I go by the FSM. They differ between engines ie S2000 Honda wants you to perform the tests on a cold engine.
@@CMAutohaus I was taught that the cold test is the more accurate. As the air gets warmer, the pressure increases (Bolyes law). Also, metallic components expand, closing metal to metal gaps. A cold test is therefore the purest test but there is no reason why you cannot undertake both cold and warm tests. There is a YT video of someone who had good readings on all cylinders on the warm test but had one cylinder seriously bad, at only 70psi, on a cold test, indicating the early onset of a problem.
Hey brother quick question if that’s ok did dry test two cylinders at 135 (1 and 2) and 185 (3 and 4) wet test (1 and 2 ) when up to 185 problem with the block…? But what are the chances to be rings only….? Car over heat I did the head gasket leak test was 100% good nothing on the radiator the car is a mini 2011 1.6 nine turbo. Thank you
couldn't you just have pulled the EFI main to disable the fuel system instead of unhooking the fuel pump?
How much u charge for all 3 tests per cylinder ?
Wet compression test on subaru motors, how do you make sure the oil poured into the cylinder coats the whole piston ring? Do I just turn the motor over and that will be enough movement to coat the rings?
Also, is it okay to do a compression test on a motor outside of the car that doesn't have oil in it?
I have a vw beetle boxer engine, and I used a long nosed air gun to move the oil around the cylinder. Seemed to work OK.
Do u take all plugs out or one at a time
what size is your compressor
How to test oil rings ?
Does anybody know what can cause an engine to suddenly start eating spark plugs
When you do compression and leak down do you leave all spark plugs out or put them back in as you go?
Leave them all out the entire test
I did dry compression and one cylinder was 15psi lower than the rest. I did a wet compression on that cylinder and brought it up to exactly the same as the other cylinders. Anything I can do to improve or just let it ride?
15 psi isnt much. Id do a leak down and see where the compression loss is comming from.
@@CMAutohaus thanks
Which model snapon leak down tester is this.
You hear it in the oil filler because of the Positive crankcase ventilation valve.
Hi, the wet reading on one of the cylinders is lower than dry reading..what could be the inference..?

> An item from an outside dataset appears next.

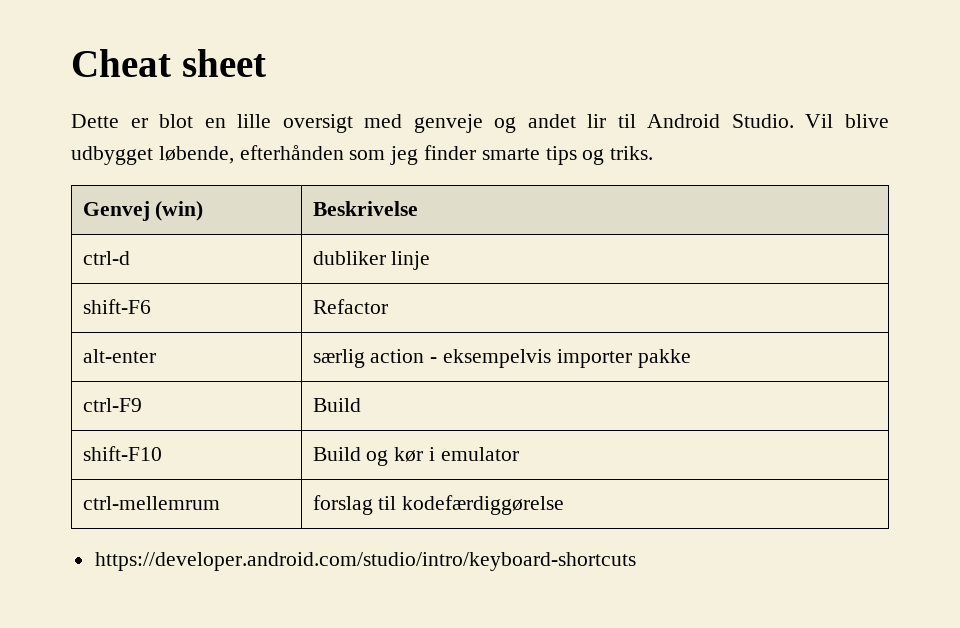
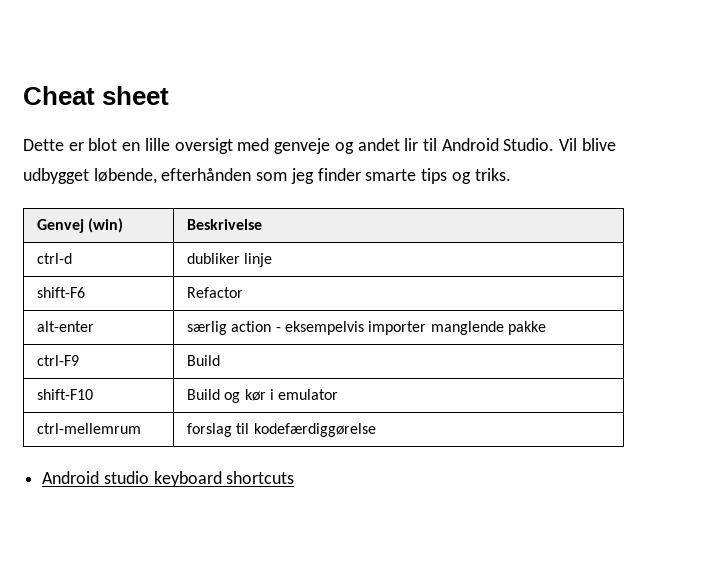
(632, 358) none -> [430,321,504,335] manglende
[94,552,636,571] https://developer.android.com/studio/intro/keyboard-shortcuts -> [42,471,295,487] Android studio keyboard shortcuts

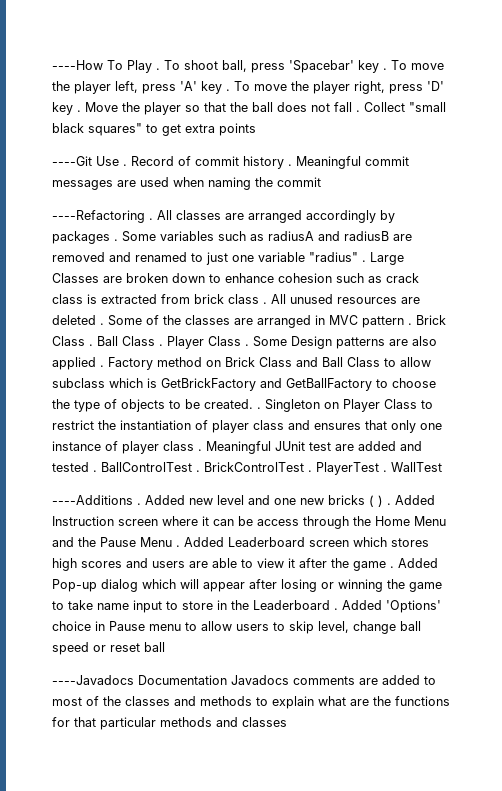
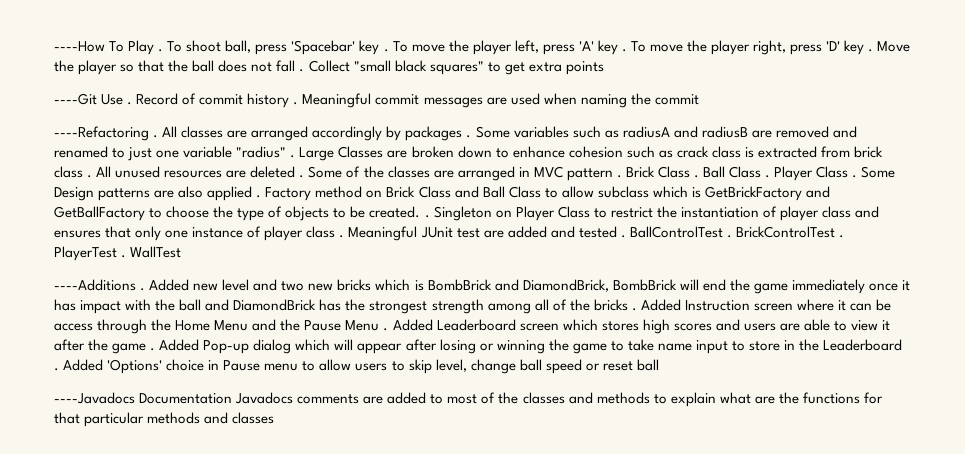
[274,498,296,505] one -> [281,281,305,291] two
[369,495,383,507] ( ) -> [375,279,911,294] [54,299,628,314] which is BombBrick and DiamondBrick, BombBrick will end the game immediately once it has impact with the ball and DiamondBrick has the strongest strength among all of the bricks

I have done dry & wet compression test on my VW Polo 1.2 TDI..the reading is lower in the wet test than the dry test on cylinder number 3..?
Dry:
1 - 26.7 (Bar)
2 - 26.5
3 - 27.8
Wet:
1 - 27.6
2 - 26.7
3 - 26.3
I'd do a leak down test. Something may be wrong with the head or head gasket
👍🏻
When I saw that he did the test without setting the tool gauge to zero first on the leaking gauge i stopped watching it.
12 volt system,12 volts is a dead battery...🤔
Approx 12.6v is a full battery. 14.7v is charging system volatge. Some cars wont even start with a battery with 12.0v
You didn’t zero gauges. So entire video was invalid results sir.
He didn't even set his gauge for the leak down. This guy doesn't understand the system... keep looking for how to do correctly.